> _List of tasks_
1. Update the Discussion passage of the low barrier MOUD study: begin at the words "Although prior studies" and stop after "in primary care.", putting "community health care" in place of "primary care" each time it occurs.
2. According to the Discussion passage of the low barrier MOUD study, why did the study include all patients who had any treatment-seeking interaction with the program rather than only those who initiated MOUD?

> _Text block_
Descriptive rates of 6-month all-cause mortality and unintentional opioid overdose by group are shown in Table 3.

Discussion

We found that low barrier MOUD at an FQHC engaged a patient population more likely to be uninsured or publicly insured, with these patients having four times greater odds of initiating MOUD and achieving no statistically significant difference in 3-month retention in care compared to a historical control population treated through a traditional model of care. 6-month retention was greater in the low barrier intervention group, but the association was not significant. Hospital and ED utilization were similar between groups. For treatment programs considering a low barrier approach, this study provides reassurance that access to same-day MOUD is not associated with worse outcomes compared to delayed MOUD prescribing.

Although prior studies have evaluated primary care buprenorphine outcomes and low barrier models of treatment in various settings, our study is the first to investigate the effect of low barrier MOUD initiation and a harm reduction approach with a control group. Our study is also unique in including all patients who had any treatment-seeking interaction with the program, rather than only patients who initiated MOUD, which allows for a more complete view of the care continuum. This study demonstrates the feasibility of low barrier MOUD in primary care.

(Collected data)

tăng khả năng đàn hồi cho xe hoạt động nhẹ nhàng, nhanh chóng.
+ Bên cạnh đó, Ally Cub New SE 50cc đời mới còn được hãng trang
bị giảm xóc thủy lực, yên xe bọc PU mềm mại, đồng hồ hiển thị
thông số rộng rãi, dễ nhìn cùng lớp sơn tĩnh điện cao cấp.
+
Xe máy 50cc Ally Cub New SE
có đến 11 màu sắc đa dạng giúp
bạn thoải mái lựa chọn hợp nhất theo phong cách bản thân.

==

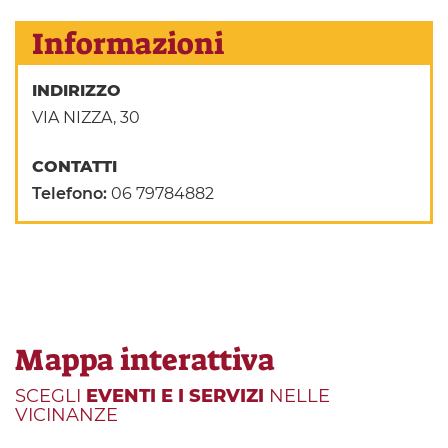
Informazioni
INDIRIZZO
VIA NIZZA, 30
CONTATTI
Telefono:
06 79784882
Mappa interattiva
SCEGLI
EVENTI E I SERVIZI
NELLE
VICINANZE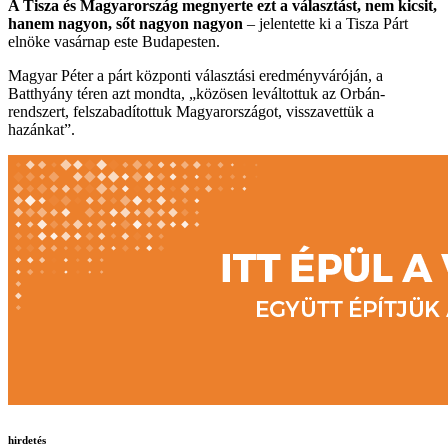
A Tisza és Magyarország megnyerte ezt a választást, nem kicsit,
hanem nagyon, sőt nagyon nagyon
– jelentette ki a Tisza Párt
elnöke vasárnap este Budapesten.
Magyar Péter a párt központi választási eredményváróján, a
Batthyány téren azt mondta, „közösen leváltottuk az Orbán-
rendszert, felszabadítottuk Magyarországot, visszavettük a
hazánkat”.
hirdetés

> _Answers for this exercise_
1.
Although prior studies have evaluated community health care buprenorphine outcomes and low barrier models of treatment in various settings, our study is the first to investigate the effect of low barrier MOUD initiation and a harm reduction approach with a control group. Our study is also unique in including all patients who had any treatment-seeking interaction with the program, rather than only patients who initiated MOUD, which allows for a more complete view of the care continuum. This study demonstrates the feasibility of low barrier MOUD in community health care.

2. Including every patient who had any treatment-seeking interaction with the program, not only those who initiated MOUD, allows for a more complete view of the care continuum.